Screening followed by Q&A with the director and with Shai Doron, director of The Biblical Zoo. Moderated by Betty Herschman, Director of International Relations and Advocay, Ir Amim.
Beitar Jerusalem F.C. is the most popular and controversial soccer team in Israel–the only club in the Israeli Premier League never to sign an Arab player. Midway through the 2013 season, a secretive transfer deal by the owner brought in two Muslim players from Chechnya. That deal inspired the most racist campaign in Israeli sports, sending the team spiraling out of control. A look at one season in the life of this famed team provides a window into Israeli society, personal identity, money, and power, showing how racism can destroy a team and society from within.
A comic mockumentary based on the book by Itay Meirson. The Israeli-Palestinian conflict has lasted 100 years. One hundred years of war, bloodshed, bitterness, and suffering. One hundred years of stalemate, intransigence, and failed peace deals. And now it’s all over. They’ve finally found the solution: a winner-take-all soccer match. The winner gets to stay. The loser leaves forever. And no whining.
Bina and Meir, an Orthodox couple from Jerusalem, arrive panic-stricken at the hospital after her son Oliel is severely injured in a terror attack. This is their first time seeing their son since he became secular and lost contact with the family. At the hospital, Bina and Meir meet Amal, a young Arab woman, who claims she is there to attend to her dying father. While Meir searches for answers to revive Oliel, the two despondent women bond with one another. As the truth unfolds, they all struggle to accept the unlikely circumstances that have brought them together.

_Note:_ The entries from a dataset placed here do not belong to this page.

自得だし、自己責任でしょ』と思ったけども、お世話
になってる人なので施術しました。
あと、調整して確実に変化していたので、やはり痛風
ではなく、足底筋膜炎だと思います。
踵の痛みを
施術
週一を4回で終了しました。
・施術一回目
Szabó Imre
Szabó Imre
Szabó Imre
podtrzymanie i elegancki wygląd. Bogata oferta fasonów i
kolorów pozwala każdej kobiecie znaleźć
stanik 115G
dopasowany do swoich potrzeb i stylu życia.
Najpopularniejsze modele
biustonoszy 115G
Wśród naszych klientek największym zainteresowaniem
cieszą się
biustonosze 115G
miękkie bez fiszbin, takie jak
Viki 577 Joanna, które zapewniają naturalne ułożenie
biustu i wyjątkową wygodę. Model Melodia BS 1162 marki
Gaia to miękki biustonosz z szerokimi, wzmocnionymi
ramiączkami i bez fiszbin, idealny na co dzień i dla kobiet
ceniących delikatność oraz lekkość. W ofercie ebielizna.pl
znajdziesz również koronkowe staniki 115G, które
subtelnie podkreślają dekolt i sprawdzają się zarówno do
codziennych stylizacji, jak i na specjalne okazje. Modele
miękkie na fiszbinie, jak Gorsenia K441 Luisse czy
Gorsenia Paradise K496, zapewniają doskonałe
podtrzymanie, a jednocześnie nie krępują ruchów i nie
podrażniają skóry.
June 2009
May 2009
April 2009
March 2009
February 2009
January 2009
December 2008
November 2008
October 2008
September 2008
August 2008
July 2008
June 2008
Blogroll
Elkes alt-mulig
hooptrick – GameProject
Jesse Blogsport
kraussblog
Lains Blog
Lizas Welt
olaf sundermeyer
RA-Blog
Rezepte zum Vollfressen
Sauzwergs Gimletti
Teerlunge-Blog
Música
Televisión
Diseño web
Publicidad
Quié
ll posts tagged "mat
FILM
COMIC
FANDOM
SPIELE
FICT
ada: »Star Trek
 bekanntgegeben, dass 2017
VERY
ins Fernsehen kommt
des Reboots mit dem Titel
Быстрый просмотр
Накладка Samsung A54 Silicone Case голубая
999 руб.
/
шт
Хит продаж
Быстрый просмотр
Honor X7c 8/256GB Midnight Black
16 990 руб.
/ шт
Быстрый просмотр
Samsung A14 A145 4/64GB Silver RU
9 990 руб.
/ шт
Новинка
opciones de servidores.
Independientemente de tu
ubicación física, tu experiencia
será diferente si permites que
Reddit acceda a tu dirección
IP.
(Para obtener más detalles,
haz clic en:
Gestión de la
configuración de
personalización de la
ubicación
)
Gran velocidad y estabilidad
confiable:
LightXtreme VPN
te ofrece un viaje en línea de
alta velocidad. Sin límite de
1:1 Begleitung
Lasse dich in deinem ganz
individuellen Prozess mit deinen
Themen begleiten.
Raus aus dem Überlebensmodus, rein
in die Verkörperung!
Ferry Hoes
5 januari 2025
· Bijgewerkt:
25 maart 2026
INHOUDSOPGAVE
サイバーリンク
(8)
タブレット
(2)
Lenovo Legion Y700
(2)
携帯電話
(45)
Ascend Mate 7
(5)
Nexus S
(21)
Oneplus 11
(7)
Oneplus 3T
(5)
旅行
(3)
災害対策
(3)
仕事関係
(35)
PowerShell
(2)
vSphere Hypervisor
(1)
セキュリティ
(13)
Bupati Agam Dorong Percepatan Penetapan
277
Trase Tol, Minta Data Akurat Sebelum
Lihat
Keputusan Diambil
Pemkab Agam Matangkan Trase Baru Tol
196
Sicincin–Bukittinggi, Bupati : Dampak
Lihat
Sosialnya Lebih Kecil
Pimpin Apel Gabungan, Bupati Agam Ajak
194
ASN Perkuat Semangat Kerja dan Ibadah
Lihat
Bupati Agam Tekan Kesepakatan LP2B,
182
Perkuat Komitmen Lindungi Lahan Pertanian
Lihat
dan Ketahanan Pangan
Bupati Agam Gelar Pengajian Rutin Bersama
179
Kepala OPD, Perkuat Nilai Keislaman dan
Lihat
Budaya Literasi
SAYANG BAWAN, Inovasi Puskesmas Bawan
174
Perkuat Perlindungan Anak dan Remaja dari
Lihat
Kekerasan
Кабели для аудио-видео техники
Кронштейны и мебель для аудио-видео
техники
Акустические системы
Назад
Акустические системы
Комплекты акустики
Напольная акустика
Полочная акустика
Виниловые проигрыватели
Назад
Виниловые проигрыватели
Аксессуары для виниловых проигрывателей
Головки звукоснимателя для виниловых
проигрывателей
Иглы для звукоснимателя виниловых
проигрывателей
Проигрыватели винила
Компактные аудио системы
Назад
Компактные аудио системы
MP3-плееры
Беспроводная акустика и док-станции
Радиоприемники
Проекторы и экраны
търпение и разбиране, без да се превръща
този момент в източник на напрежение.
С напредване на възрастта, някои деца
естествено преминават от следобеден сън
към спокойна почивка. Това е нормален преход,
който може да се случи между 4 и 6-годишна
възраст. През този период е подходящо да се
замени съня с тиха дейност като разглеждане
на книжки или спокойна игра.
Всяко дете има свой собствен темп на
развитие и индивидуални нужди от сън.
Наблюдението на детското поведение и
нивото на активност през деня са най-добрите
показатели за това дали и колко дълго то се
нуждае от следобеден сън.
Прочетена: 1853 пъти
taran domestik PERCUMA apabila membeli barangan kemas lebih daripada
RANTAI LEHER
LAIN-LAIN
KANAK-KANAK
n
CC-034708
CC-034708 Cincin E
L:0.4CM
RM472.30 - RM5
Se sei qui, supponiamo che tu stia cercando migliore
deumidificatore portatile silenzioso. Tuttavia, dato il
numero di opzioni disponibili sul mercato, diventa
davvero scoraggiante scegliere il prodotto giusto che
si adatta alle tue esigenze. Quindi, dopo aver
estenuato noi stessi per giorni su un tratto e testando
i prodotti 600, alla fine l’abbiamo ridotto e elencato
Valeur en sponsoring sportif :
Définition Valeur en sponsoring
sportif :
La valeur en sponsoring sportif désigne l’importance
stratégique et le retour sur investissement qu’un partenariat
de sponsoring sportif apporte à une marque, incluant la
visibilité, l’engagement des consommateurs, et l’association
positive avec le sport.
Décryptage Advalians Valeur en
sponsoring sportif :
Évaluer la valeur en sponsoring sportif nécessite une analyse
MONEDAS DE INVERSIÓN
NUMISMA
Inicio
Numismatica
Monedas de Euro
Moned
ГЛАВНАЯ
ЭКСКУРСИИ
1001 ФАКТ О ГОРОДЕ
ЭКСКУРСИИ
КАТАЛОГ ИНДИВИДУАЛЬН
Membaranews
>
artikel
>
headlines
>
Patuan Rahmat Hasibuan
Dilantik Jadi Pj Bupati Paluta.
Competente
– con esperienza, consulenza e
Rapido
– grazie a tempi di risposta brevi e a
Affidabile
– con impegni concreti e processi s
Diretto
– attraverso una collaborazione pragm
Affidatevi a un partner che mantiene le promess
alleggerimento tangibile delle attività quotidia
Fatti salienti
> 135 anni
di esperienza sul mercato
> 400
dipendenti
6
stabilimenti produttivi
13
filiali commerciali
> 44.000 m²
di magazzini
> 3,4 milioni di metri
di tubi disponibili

Sarah (Tali Sharon), a morose harpist in the Jerusalem Philharmonic Orchestra, is married to Abraham (Alon Aboutboul), the charismatic conductor of the group. They have no children. When Hagar, a young horn player from East Jerusalem, joins the Orchestra, Sarah’s world erupts. A unique friendship develops between the two women. Hagar, sympathizing with Sarah’s pain, offers to have a baby for Sarah. Ismail, born to Hagar and Abraham, is a wild and gifted pianist whom Sarah raises as her own. When Ismail discovers the true identity of his mother, his world–and that of those around him–falls apart. Harmonia maintains the essence of the biblical story from Genesis and adds a unique perspective, unearthing the metaphoric roots of the conflict.